L’équipe Pepper : les étudiant.es, le développeur d’Avatarion, Céline Kramer, Rémi Arnould, Valérie Santschi et Pepper.
David Trotta, Rédacteur, Institut et Haute École de la Santé La Source
«En Suisse, un patient sur dix à l’hôpital subit des dommages à la suite d’erreurs de médication ou des effets indésirables. Les coûts directs qui en découlent sont estimés entre 70 et 100 millions de francs suisses». Ce constat a inspiré une équipe de l’Institut et Haute École de la Santé La Source, menée par la Professeure Valérie Santschi, pharmacienne, PhD, Céline Kramer, bibliothécaire-documentaliste, Rémi Arnould, maître d’enseignement en partenariat avec des étudiant·es et la société Avatarion afin d’explorer une piste nouvelle en vue d’agir sur ces chiffres. L’idée: assister par robot humanoïde les infirmières et infirmiers, qui sont en première ligne, lors de la préparation et l’administration des médicaments. Car plus d’un tiers des erreurs surviennent précisément lors de l’administration. C’est ce que montre un retour d’expérience récemment publié dans la revue «Soins».
Partant de ces éléments, l’expérience s’est déroulée à La Source, dans le cadre du cours à option «Développement technologique et soins infirmiers» ayant pour but de permettre à des étudiant·es Bachelor de vivre de l’intérieur un processus d’innovation. La question de départ: «est-ce qu’un robot humanoïde peut devenir un assistant utile dans le domaine du calcul professionnel», rappellent les auteur·es de la publication.
Pourquoi un robot? L’intérêt réside dans le fait qu’en raison de ses caractéristiques, il peut s’avérer un assistant précieux auprès du personnel en première ligne dans l’administration médicamenteuse, en particulier pour le double contrôle. Pepper, le nom du robot, ne subit pas les mêmes réalités que les humains, notamment les interruptions de tâches (IT), mais pas seulement. «Ce principe du «contrôle à quatre yeux» consiste à attribuer le double contrôle à une tierce personne afin de vérifier si elle parvient au même résultat que le soignant qui a fait le calcul initial. Dans la pratique, cette étape requiert que le vérificateur dispose d’un endroit calme et ne soit pas interrompu, ce qui génère une charge de travail supplémentaire pour les membres de équipes soignantes et ajoute de la charge mentale pouvant conduire à des erreurs», soulignent encore les auteur·es dans leur publication. Or, «les IT représentent une réelle problématique susceptible d’être à l’origine d’événements indésirables conséquents».

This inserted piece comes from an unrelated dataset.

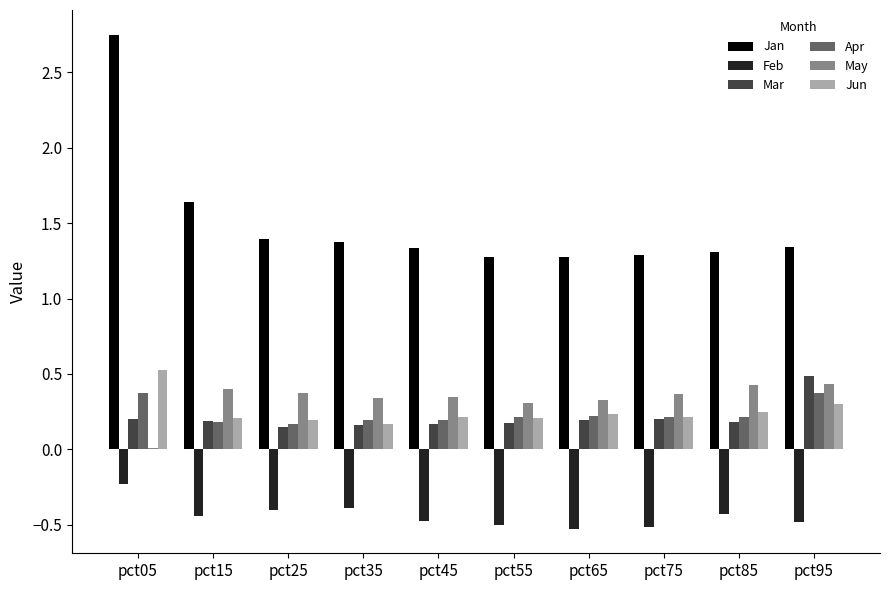

Where is Jan nearest to the value 2?

pct15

Au terme de l’expérience, au cours de laquelle des soignant·es ont eu à tester et à collaborer avec Pepper sans préparation préalable, les résultats se sont avérés plutôt concluants. Même si les participant·es estiment qu’en l’état le système ne pourrait pas encore être utilisé dans les services, exigeant certains développements pour que Pepper devienne un assistant à part entière, les testeurs soulignent néanmoins la facilité d’utilisation du robot, ainsi que son utilité dans certains contextes précis. Par exemple pour «les infirmières de nuit, qui n’ont personne avec qui effectuer le double contrôle».
Aucune réticence ne s’est manifestée à collaborer avec un outil de ce type. Un autre avantage relevé concerne la fonction d’assistant vocal de Pepper, qui permet aux soignant·es de garder les mains libres et de continuer à se centrer sur leurs tâches, sans oublier les avantages hygiéniques à ne pas avoir à recourir à une tablette.
Un outil donc intéressant, moyennent des améliorations, principalement dans la bonne compréhension des voix, où il aura parfois fallu répéter à plusieurs reprises les chiffres indiqués au robot afin qu’il saisisse et notifie correctement les informations transmises par les soignant·es.
Une piste à explorer davantage, qui montre de réelles possibilités. «L’emploi d’un humanoïde tel que Pepper en tant qu’assistant du soignant, et notamment dans le cadre de l’administration médicamenteuse, est tout à fait nouveau et représente une réelle opportunité à exploiter», concluent les auteur·es.
Arnould R, Kramer C, Santschi V. Eviter les erreurs d’administration médicamenteuse : retour d’expérience de l’assistance du Robot Pepper pour le double contrôle. Soins. 2024 ; 69(883): 10-15. doi: 10.1016/j.soin.2023.12.017.